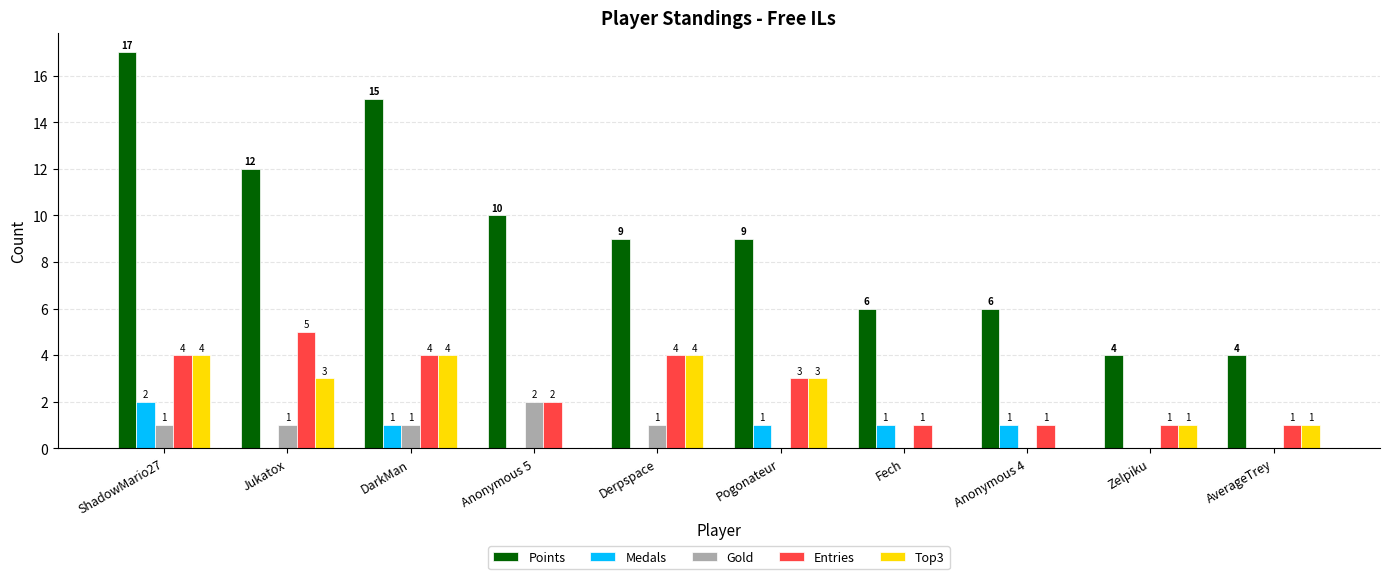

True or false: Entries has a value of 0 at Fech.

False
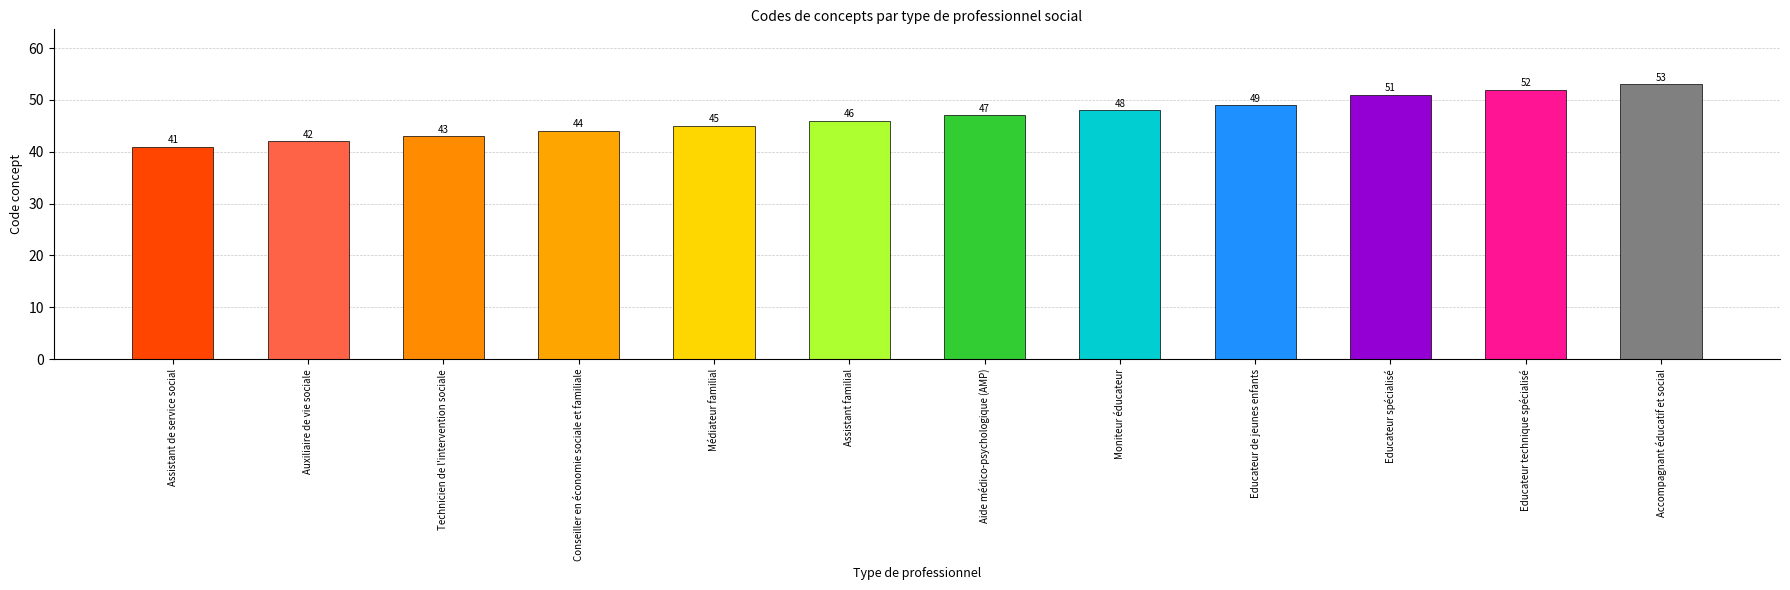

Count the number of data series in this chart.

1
################
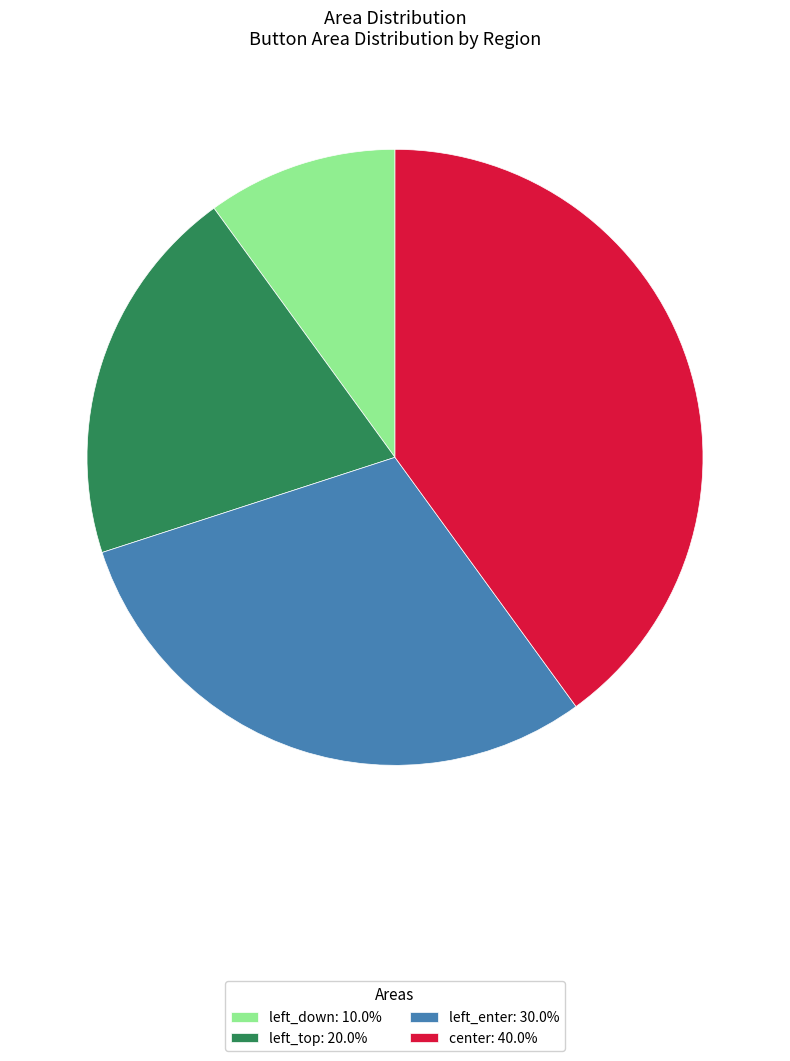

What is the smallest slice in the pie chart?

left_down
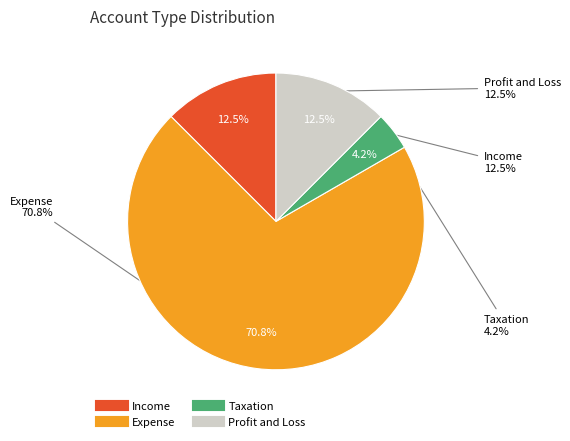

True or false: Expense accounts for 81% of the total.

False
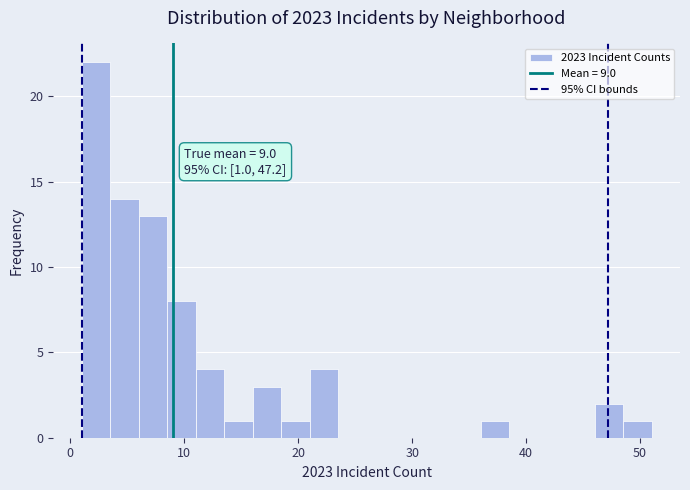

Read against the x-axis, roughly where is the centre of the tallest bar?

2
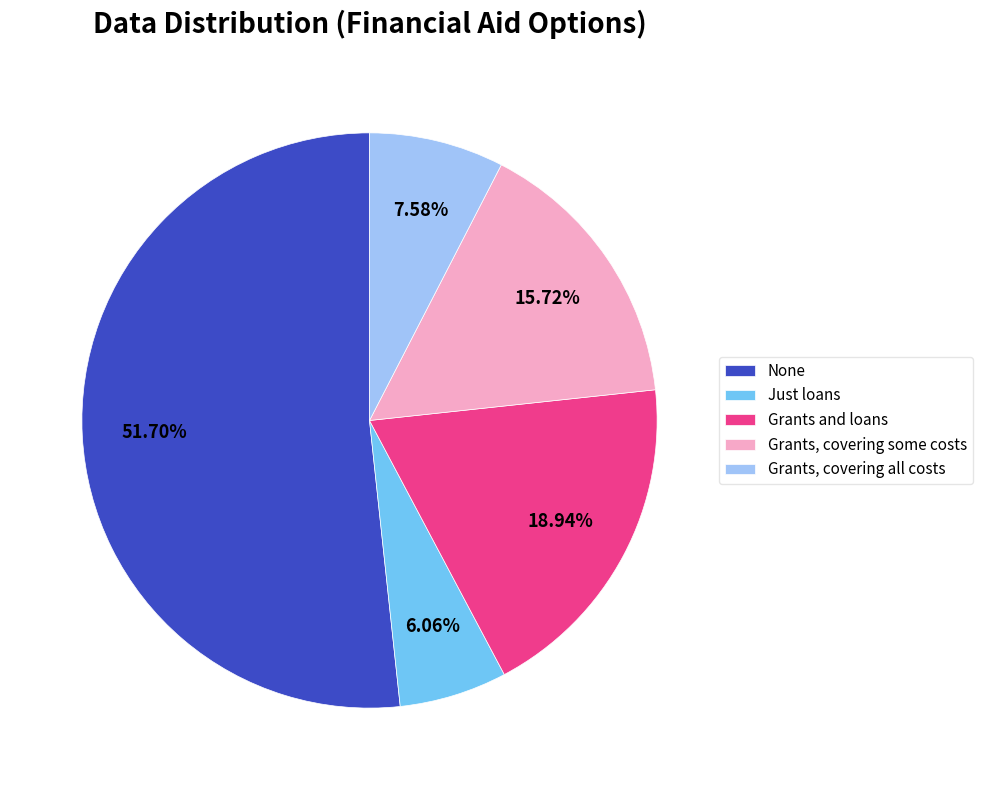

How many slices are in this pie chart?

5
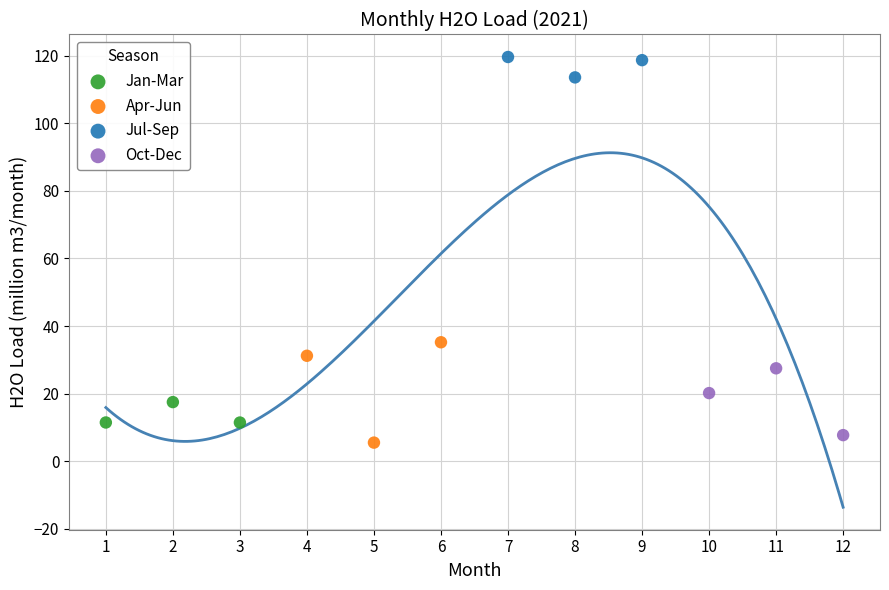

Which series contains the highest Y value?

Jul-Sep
################
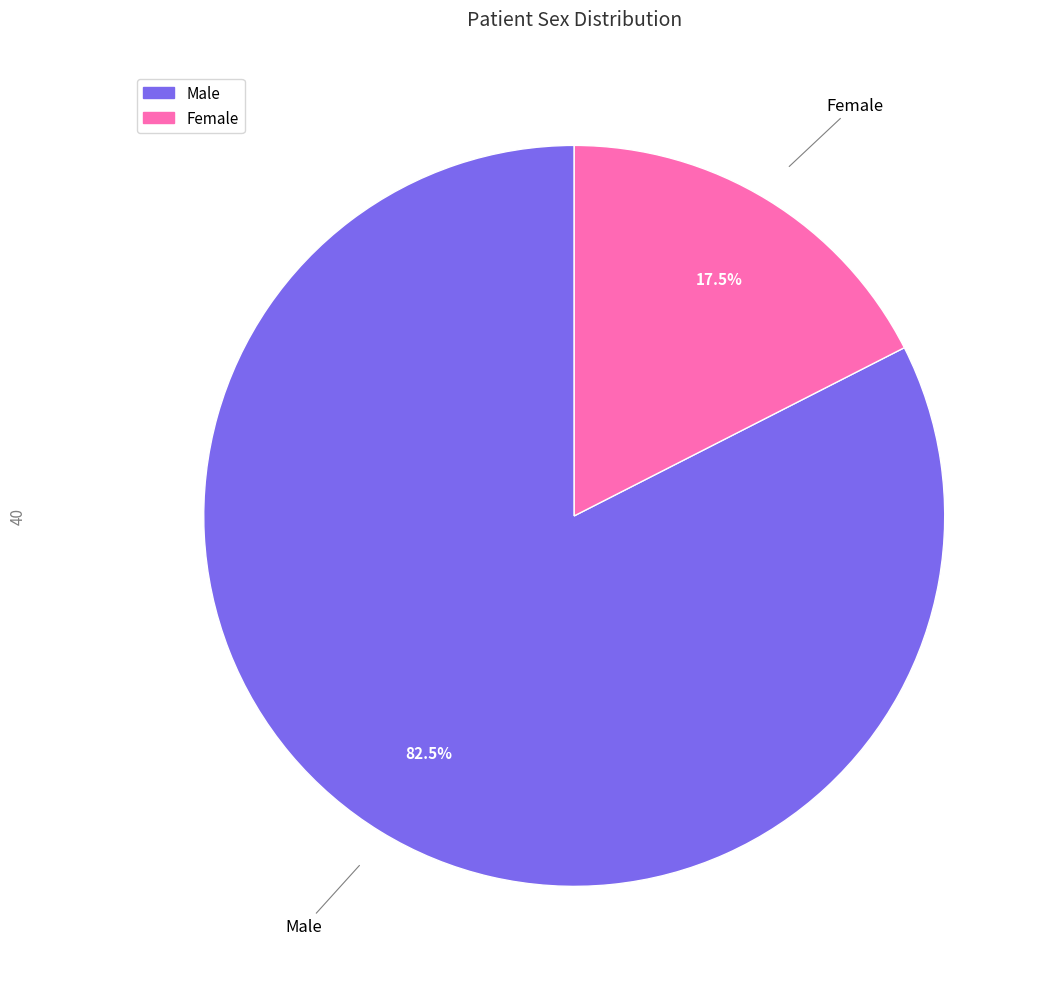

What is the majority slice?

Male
################
### WHAT THE EXERCISE ASKS
Arrange the stretch from the line containing "True or false: Entries" through the line containing "Count the number" as a numbered list, skipping blank lines. Omit the pictures.

### EXPECTED ANSWER
1. True or false: Entries has a value of 0 at Fech.
2. False
3. Count the number of data series in this chart.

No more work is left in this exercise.